Finding Help for Sexual Pain Disorders
Sexual pain disorders involve a certain degree of physical discomfort when engaging in sexual intercourse. These conditions tend to affect women more so than men.
Finding help for a sexual pain disorder starts with determining what type or form of the disorder one has. This usually entails a comprehensive physical and psychological evaluation.
From there, various treatment approaches are used to address the issues that underlie a sexual pain disorder. As these conditions usually stem from physical and psychological causes, both medical and psychotherapy treatments can work well at helping to alleviate symptoms. The origin and extent of a person’s condition, for the most part, determines which treatment approach will work best.
Physical & Psychological Evaluation
Also known as dyspareunia, sexual pain disorders are classified as psychiatric conditions involving recurrent or ongoing pain associated with intercourse. According to the Boston University School of Medicine, these conditions can take any number of forms with various symptoms and conditions.
- Pain may be experienced before, during or after intercourse.
- Pain sensations may originate from different locations.
- Pain intensity can vary.
- The sufferer may attribute meaning to the pain, such as feeling inadequate as a sexual partner or a medical condition.
In order to determine the source and circumstances surrounding a sexual pain disorder, doctors conduct a series of tests and evaluations. Testing and evaluation procedures may include –
- Complete medical history
- Sexual history
- Psychosocial history
- Lab testing
Overall, any treatment interventions administered work towards managing pain symptoms using a combination of medical and psychotherapy-based approaches.
Physiotherapy treatment works directly with the areas most affected by sexual pain disorder, such as the vagina and vulva regions. Interventions used work to increase a person’s awareness and control over the various muscles affected by pain symptoms, according to the Journal of Sex & Marital Therapy.

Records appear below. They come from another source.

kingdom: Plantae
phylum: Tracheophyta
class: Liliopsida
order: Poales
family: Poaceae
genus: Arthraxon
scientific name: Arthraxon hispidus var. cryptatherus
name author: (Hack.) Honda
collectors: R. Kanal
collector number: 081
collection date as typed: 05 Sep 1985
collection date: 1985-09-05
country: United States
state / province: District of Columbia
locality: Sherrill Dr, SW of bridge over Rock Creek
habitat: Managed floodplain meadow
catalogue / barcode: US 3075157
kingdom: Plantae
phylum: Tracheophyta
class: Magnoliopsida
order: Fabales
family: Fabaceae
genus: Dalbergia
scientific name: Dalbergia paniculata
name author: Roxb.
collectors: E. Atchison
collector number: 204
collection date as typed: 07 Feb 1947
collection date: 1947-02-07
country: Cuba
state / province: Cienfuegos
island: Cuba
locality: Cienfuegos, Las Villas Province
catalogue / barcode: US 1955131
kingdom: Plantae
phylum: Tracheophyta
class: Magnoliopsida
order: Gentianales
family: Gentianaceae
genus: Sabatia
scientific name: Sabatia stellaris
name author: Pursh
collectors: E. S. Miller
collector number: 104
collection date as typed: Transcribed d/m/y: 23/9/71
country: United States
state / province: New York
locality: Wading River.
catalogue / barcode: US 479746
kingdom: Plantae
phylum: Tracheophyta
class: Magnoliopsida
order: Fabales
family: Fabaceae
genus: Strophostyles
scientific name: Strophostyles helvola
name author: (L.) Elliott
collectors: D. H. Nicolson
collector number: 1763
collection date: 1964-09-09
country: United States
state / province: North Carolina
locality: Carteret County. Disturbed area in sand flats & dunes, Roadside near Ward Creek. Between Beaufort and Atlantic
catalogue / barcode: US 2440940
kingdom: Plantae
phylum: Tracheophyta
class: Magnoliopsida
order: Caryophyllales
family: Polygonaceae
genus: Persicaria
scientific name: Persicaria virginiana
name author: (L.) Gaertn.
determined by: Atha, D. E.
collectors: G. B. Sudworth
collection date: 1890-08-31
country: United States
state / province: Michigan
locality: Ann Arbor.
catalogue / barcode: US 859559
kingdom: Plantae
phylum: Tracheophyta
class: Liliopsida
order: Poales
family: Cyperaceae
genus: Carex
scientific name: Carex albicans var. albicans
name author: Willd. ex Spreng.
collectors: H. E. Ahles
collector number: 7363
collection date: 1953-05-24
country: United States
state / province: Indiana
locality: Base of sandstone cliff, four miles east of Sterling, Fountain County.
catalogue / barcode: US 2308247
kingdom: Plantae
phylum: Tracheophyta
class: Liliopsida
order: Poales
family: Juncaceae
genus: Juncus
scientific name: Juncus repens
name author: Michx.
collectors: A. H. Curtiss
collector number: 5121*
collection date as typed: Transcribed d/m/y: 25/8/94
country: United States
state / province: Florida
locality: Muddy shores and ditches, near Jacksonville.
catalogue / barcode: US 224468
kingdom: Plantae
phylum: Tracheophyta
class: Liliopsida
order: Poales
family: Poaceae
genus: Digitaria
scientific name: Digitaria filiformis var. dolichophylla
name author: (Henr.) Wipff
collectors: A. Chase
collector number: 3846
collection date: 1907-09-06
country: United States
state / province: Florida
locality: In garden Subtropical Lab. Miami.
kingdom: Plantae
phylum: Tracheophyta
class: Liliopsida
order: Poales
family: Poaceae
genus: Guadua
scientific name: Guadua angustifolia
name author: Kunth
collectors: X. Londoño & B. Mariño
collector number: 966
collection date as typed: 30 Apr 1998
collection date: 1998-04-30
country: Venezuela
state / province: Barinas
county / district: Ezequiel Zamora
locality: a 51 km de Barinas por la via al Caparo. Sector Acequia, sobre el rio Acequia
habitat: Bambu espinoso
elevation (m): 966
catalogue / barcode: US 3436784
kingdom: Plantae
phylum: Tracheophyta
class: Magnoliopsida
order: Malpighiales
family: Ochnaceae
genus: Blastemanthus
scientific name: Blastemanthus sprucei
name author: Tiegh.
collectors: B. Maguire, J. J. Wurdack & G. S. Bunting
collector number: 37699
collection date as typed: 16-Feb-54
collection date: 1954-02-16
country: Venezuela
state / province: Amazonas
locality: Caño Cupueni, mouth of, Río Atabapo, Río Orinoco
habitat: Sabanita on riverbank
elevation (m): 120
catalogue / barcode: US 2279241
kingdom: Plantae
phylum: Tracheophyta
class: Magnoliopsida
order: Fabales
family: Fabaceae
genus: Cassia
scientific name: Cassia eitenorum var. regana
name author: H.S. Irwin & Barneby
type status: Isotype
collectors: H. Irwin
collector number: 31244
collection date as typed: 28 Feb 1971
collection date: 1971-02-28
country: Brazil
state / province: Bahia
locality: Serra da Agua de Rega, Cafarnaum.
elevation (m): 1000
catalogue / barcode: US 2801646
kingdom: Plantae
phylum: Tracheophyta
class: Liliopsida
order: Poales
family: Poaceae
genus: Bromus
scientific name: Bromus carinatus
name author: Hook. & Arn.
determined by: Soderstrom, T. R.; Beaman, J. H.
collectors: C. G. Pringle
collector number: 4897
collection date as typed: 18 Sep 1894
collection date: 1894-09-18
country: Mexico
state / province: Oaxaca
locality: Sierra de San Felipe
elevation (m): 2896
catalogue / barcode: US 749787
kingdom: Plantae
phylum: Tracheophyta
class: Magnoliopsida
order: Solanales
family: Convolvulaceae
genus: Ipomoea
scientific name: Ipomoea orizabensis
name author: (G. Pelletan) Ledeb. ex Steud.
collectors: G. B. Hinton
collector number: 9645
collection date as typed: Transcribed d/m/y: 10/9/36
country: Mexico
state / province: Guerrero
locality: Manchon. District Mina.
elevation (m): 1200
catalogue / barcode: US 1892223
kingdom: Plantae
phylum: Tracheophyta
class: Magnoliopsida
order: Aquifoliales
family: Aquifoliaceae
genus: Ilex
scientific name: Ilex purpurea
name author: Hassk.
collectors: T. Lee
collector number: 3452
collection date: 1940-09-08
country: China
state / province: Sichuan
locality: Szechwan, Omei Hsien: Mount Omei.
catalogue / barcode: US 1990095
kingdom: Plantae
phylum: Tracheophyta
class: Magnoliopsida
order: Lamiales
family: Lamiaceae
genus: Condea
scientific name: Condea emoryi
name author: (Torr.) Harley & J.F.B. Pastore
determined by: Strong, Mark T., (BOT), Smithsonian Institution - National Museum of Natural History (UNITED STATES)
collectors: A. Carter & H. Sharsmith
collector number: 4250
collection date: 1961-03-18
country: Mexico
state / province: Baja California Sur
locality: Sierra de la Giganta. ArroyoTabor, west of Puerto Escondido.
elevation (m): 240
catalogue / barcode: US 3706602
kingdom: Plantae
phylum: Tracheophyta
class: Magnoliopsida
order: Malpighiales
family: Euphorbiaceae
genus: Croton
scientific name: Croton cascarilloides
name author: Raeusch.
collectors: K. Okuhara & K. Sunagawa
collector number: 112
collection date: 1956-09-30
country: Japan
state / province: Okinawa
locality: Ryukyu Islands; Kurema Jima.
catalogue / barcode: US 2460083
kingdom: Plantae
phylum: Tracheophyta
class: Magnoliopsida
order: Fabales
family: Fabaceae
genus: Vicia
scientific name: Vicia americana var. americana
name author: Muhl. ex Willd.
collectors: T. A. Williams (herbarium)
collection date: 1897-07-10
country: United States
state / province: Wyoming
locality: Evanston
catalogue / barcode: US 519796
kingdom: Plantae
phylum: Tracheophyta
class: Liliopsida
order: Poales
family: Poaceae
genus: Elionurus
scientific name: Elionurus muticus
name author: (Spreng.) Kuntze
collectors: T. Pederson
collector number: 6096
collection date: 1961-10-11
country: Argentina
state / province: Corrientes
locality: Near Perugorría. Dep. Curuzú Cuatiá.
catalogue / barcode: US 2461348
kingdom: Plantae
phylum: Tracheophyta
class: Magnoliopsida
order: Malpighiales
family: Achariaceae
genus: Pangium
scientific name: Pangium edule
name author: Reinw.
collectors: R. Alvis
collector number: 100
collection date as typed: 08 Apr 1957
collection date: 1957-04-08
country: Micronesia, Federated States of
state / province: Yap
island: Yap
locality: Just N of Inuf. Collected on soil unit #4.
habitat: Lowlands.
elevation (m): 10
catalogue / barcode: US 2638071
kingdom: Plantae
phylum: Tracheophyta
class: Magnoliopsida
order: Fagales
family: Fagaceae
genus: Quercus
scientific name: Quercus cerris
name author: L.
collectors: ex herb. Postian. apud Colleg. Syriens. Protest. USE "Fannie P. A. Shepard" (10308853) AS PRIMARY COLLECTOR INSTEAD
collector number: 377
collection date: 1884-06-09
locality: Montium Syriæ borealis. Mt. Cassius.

Treatment interventions may involve giving a person specific exercises designed to desensitize pain-prone areas. In many cases, localized tension plays a big role in bringing on pain symptoms, in which case exercises would involve relaxation techniques.
Depending on the type of pain symptoms a person experiences, other treatment goals may include –
- Normalizing muscle tone
- Enhancing elasticity at the vaginal opening
- Decreasing a person’s fear in response to anticipated or expected pain
Physiotherapists may also use biofeedback-type tools that help gauge the effectiveness of any one intervention approach.
Cognitive-Behavioral Therapy Treatment
Cognitive-behavioral therapy treatment works more so with the belief systems a person holds towards sexual contact, according to the University of Texas at Austin. Therapists usually work with the person affected by sexual pain disorder and his or her sexual partner.
Treatment interventions are designed to help a person (and his or her partner) work through any underlying issues that may be contributing to pain symptoms and develop a healthy self-concept in regards to sexual relations. As communication between partners can have a considerable impact on both emotional and physical intimacy, therapists help couples develop healthy communication styles for both inside and outside the bedroom.